Extract provided:
Marisabel Rodriguez de Chavez has complained in a newspaper interview that presidential power has altered her husband. After five years together, she claims their friends and surroundings have drastically changed and mutual attraction has declined to a "personality clash".

Mrs Chavez is also fed up with the incessant street marches by her husband's supporters and detractors which wind up outside Miraflores, the presidential palace. Not all end in bloodshed, as did the clash in April in which 17 people were killed and more than 100 were wounded, but the noise and the shouted insults grate on her nerves. "We've had to run away three times, practically with our possessions tied into a bundle and hanging from a stick," she said. "That isn't a life for anyone."

While her husband was held prisoner by dissident military officers, Mrs Chavez spread the word by mobile phone that the he had refused to sign a resignation. But her loyalty has its limits and now she wants out.

The plotline would stretch credulity even on a melodramatic Venezuelan soap opera, but both of Mr Chavez's marriages have foundered because of bungled coups d'état. When Mr Chavez failed to topple the government in 1992, the charismatic lieutenant colonel in the paratrooper's beret was jailed for two years, and all his family put under surveillance. On his release, Nancy Colmenares de Chavez, the mother of his first three children, confessed that she had fallen in love with her guard, and dumped the aspiring politician.

Love him or loathe him, Mr Chavez undeniably rouses passions. The shanty town masses adore his efforts to redistribute wealth. The opposition – an unlikely coalition of businessmen, clergy, and labour – wants to throw him out of office for mental health reasons: delusions of grandeur.

The military remains divided even after a purge of disloyal officers. Pedro Carmona, president for a day by courtesy of the junta, scuttled off to exile in Colombia last week.

But coup rumours are again circulating: whether President Chavez's rule lasts much longer than his second marriage remains to be seen.

Data records:

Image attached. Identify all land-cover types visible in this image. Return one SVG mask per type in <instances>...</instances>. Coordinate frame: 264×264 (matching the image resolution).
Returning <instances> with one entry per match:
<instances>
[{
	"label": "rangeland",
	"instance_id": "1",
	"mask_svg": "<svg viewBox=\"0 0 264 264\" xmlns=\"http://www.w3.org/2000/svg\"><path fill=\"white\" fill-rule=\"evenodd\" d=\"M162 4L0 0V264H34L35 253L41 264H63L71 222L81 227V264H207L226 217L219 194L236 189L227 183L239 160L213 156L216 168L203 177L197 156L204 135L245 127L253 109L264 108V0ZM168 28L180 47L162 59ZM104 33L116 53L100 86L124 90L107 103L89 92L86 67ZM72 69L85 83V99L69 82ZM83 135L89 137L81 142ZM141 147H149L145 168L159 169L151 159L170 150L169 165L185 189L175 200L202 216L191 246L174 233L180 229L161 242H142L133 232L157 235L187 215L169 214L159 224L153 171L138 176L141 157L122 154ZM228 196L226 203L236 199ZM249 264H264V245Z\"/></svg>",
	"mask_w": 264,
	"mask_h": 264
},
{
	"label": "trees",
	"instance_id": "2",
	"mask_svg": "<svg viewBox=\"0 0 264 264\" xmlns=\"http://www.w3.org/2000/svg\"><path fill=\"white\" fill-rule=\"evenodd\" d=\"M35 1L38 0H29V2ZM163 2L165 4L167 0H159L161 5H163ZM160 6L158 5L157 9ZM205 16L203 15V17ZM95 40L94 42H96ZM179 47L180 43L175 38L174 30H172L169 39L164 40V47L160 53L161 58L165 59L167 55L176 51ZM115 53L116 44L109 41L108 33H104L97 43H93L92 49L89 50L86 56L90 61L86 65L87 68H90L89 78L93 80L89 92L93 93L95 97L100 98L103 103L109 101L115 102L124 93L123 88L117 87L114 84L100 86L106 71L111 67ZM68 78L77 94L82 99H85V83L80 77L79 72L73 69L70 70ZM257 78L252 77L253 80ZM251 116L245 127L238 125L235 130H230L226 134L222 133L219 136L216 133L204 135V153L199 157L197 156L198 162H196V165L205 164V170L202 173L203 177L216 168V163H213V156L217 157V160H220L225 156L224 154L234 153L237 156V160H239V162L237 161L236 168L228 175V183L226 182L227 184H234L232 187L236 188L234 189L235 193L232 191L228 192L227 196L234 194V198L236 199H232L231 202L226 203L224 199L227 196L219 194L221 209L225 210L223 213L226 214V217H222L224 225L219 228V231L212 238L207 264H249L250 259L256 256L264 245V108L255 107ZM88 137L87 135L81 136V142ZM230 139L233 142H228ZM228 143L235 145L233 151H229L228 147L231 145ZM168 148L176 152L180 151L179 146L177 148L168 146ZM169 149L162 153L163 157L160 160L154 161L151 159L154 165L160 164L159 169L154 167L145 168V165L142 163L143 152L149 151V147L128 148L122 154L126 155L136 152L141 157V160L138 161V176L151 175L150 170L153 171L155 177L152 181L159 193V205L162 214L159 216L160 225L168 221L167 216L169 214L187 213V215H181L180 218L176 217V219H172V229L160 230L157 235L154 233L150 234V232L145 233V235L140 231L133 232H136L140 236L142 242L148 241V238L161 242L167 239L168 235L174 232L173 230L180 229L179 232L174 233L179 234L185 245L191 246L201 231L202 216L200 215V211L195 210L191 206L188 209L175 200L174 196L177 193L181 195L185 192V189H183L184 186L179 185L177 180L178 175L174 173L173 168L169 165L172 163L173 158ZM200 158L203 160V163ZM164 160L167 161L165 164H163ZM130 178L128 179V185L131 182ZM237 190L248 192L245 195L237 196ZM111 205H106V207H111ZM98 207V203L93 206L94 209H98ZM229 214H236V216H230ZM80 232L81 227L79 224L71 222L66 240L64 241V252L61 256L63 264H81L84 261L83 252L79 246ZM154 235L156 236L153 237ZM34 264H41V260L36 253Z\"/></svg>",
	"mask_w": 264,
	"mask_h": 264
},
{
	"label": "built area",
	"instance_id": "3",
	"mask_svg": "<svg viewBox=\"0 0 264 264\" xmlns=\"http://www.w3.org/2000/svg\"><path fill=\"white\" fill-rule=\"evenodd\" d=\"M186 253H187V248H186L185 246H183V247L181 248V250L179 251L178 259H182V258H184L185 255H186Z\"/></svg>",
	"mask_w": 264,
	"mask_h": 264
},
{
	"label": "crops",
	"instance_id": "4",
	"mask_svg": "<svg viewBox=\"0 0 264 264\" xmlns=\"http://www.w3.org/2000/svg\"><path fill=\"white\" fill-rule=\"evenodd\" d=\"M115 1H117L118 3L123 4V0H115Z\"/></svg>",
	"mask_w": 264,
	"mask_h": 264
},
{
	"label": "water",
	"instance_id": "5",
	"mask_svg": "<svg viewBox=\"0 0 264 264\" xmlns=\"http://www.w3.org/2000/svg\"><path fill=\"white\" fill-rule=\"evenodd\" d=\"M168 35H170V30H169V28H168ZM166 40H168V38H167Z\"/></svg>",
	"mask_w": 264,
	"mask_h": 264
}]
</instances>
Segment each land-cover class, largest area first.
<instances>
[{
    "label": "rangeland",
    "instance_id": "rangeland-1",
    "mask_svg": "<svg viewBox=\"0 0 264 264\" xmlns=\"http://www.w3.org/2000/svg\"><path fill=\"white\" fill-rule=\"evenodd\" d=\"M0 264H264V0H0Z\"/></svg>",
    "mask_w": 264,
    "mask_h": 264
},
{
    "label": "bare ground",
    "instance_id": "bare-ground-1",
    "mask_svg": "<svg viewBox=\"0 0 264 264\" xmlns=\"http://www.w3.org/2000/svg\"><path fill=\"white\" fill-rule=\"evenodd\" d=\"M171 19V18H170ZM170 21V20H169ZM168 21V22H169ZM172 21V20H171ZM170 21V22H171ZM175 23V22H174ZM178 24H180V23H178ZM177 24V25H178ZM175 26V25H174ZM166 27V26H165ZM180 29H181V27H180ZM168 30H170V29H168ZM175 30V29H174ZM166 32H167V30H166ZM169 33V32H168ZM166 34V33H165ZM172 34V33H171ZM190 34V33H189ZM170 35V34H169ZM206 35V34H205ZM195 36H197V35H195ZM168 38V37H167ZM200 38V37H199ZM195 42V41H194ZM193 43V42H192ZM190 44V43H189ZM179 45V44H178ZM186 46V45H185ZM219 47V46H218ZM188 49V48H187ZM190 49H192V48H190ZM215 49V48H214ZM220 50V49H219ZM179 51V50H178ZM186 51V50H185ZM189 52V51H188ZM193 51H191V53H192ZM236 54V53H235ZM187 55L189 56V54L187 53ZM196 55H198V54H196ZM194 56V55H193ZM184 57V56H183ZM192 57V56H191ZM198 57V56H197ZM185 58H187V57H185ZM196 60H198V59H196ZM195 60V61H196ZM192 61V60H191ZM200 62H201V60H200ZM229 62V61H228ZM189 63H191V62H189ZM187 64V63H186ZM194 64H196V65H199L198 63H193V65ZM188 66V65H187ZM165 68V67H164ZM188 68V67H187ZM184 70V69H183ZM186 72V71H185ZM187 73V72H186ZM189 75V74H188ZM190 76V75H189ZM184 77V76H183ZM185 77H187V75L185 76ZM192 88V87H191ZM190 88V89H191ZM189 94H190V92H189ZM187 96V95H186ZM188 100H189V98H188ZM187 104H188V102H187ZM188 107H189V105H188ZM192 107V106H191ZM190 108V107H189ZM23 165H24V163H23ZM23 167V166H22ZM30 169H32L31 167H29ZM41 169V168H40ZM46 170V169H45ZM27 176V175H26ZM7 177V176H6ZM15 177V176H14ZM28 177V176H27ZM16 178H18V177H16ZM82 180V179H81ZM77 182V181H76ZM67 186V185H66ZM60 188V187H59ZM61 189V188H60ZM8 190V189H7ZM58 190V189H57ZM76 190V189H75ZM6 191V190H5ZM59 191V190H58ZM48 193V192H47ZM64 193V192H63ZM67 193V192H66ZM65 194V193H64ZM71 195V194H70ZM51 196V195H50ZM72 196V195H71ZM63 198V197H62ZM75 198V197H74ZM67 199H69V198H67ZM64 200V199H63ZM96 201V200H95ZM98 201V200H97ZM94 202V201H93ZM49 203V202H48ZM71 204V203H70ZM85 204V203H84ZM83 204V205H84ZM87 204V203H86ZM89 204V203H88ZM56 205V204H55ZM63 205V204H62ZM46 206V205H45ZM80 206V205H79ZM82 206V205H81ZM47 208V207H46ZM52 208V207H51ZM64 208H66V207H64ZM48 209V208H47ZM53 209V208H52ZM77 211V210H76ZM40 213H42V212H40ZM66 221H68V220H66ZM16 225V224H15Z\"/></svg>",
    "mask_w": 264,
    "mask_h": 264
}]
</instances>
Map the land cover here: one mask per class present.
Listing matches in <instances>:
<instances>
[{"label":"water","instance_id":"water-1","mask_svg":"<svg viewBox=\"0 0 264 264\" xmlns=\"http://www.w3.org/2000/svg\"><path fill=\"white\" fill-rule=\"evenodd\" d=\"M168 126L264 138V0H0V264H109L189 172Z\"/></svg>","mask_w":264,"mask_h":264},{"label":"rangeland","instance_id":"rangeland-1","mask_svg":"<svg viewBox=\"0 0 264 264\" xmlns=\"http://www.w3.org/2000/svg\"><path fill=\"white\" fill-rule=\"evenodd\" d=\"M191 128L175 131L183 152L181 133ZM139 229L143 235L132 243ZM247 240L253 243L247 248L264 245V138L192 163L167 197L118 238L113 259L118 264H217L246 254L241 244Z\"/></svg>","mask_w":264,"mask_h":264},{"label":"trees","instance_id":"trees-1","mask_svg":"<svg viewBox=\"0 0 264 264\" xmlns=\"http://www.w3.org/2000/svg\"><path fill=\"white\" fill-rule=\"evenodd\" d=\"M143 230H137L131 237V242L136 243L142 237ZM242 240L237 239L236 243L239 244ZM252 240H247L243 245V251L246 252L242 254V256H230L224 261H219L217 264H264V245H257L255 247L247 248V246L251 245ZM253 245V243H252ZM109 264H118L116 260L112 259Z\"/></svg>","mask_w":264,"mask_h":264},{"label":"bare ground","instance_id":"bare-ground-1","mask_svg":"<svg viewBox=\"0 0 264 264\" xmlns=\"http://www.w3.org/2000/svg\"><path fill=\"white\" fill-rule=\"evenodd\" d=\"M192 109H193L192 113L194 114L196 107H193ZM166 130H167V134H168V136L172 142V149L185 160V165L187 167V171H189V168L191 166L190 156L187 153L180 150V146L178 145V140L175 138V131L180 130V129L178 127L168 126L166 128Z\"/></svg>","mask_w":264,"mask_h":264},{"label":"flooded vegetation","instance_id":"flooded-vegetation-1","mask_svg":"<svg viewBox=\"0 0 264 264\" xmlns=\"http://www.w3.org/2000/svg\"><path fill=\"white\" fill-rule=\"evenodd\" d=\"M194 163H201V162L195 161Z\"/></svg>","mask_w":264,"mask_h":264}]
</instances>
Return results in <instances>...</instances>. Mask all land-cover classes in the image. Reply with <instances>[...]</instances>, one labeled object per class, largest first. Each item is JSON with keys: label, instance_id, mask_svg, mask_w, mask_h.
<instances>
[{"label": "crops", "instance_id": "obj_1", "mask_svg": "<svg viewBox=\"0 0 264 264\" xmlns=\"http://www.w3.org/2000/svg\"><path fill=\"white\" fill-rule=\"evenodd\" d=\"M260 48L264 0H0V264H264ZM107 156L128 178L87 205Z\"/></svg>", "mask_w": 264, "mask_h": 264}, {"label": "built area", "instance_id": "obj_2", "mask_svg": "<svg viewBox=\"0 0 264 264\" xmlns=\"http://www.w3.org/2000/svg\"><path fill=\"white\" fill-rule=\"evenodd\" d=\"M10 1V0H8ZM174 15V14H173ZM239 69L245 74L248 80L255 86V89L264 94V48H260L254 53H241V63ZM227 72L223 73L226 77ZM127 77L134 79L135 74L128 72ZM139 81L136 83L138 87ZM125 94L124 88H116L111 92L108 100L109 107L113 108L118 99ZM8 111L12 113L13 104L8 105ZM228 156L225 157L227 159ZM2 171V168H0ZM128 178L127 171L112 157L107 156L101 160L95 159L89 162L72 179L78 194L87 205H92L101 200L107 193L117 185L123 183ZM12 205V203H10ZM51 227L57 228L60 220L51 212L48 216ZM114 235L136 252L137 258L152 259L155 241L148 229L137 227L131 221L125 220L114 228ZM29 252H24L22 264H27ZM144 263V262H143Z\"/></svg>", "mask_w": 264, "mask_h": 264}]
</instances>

Task 1: Which groups make up the opposition coalition, according to the article about Chavez's marriage? List them all.
Task 2: Write out the stretch of the article about Chavez's marriage from "Love him or" through "to be seen.".
The material is separate from the article about Chavez's marriage.

Answer 1: businessmen, clergy, labour

Answer 2:
Love him or loathe him, Mr Chavez undeniably rouses passions. The shanty town masses adore his efforts to redistribute wealth. The opposition – an unlikely coalition of businessmen, clergy, and labour – wants to throw him out of office for mental health reasons: delusions of grandeur.

The military remains divided even after a purge of disloyal officers. Pedro Carmona, president for a day by courtesy of the junta, scuttled off to exile in Colombia last week.

But coup rumours are again circulating: whether President Chavez's rule lasts much longer than his second marriage remains to be seen.